Data in this exercise —

┌──

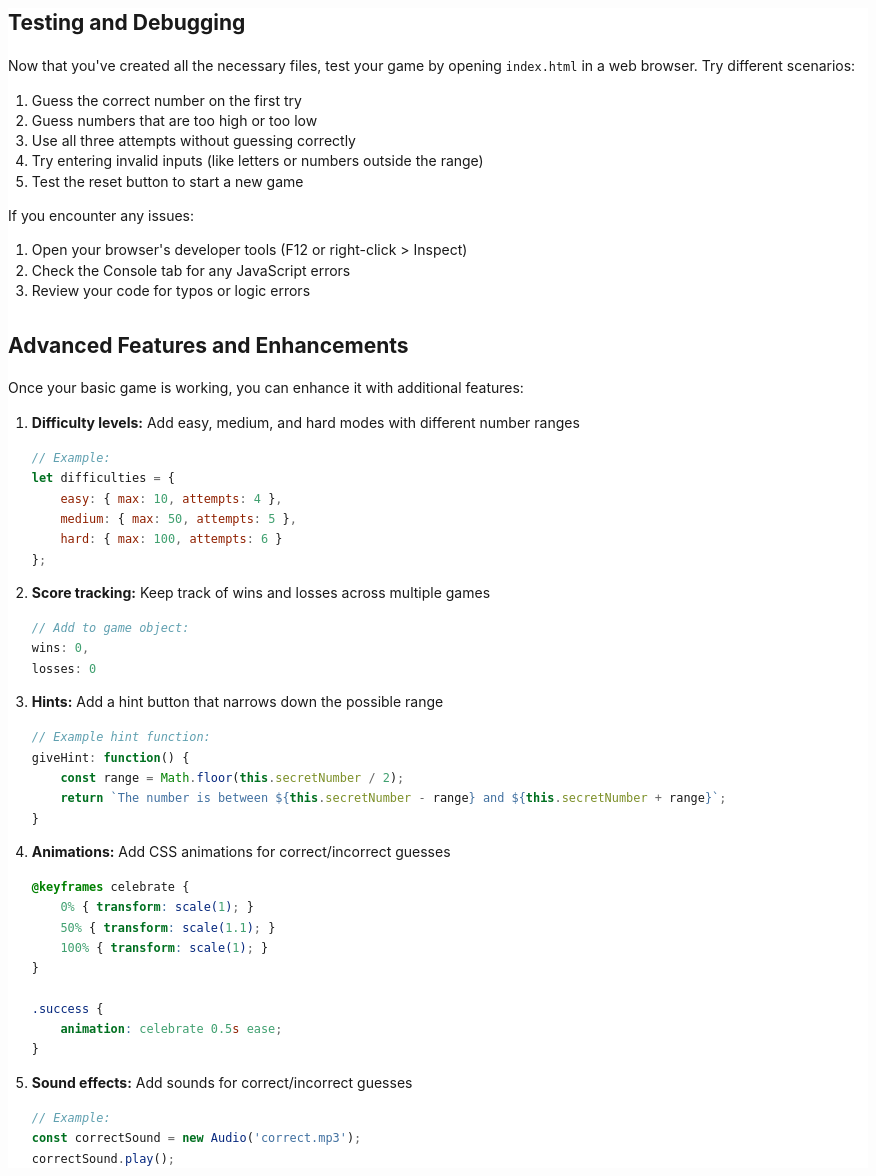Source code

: ## Testing and Debugging

Now that you've created all the necessary files, test your game by opening `index.html` in a web browser. Try different scenarios:

1. Guess the correct number on the first try
2. Guess numbers that are too high or too low
3. Use all three attempts without guessing correctly
4. Try entering invalid inputs (like letters or numbers outside the range)
5. Test the reset button to start a new game

If you encounter any issues:
1. Open your browser's developer tools (F12 or right-click > Inspect)
2. Check the Console tab for any JavaScript errors
3. Review your code for typos or logic errors

## Advanced Features and Enhancements

Once your basic game is working, you can enhance it with additional features:

1. **Difficulty levels:** Add easy, medium, and hard modes with different number ranges
   ```javascript
   // Example:
   let difficulties = {
       easy: { max: 10, attempts: 4 },
       medium: { max: 50, attempts: 5 },
       hard: { max: 100, attempts: 6 }
   };
   ```

2. **Score tracking:** Keep track of wins and losses across multiple games
   ```javascript
   // Add to game object:
   wins: 0,
   losses: 0
   ```

3. **Hints:** Add a hint button that narrows down the possible range
   ```javascript
   // Example hint function:
   giveHint: function() {
       const range = Math.floor(this.secretNumber / 2);
       return `The number is between ${this.secretNumber - range} and ${this.secretNumber + range}`;
   }
   ```

4. **Animations:** Add CSS animations for correct/incorrect guesses
   ```css
   @keyframes celebrate {
       0% { transform: scale(1); }
       50% { transform: scale(1.1); }
       100% { transform: scale(1); }
   }
   
   .success {
       animation: celebrate 0.5s ease;
   }
   ```

5. **Sound effects:** Add sounds for correct/incorrect guesses
   ```javascript
   // Example:
   const correctSound = new Audio('correct.mp3');
   correctSound.play();
   ```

└──

Work to be completed — Search the preceding listing for the word "secretNumber" and pull out every line that holds it.

Exercise solution —
       const range = Math.floor(this.secretNumber / 2);
       return `The number is between ${this.secretNumber - range} and ${this.secretNumber + range}`;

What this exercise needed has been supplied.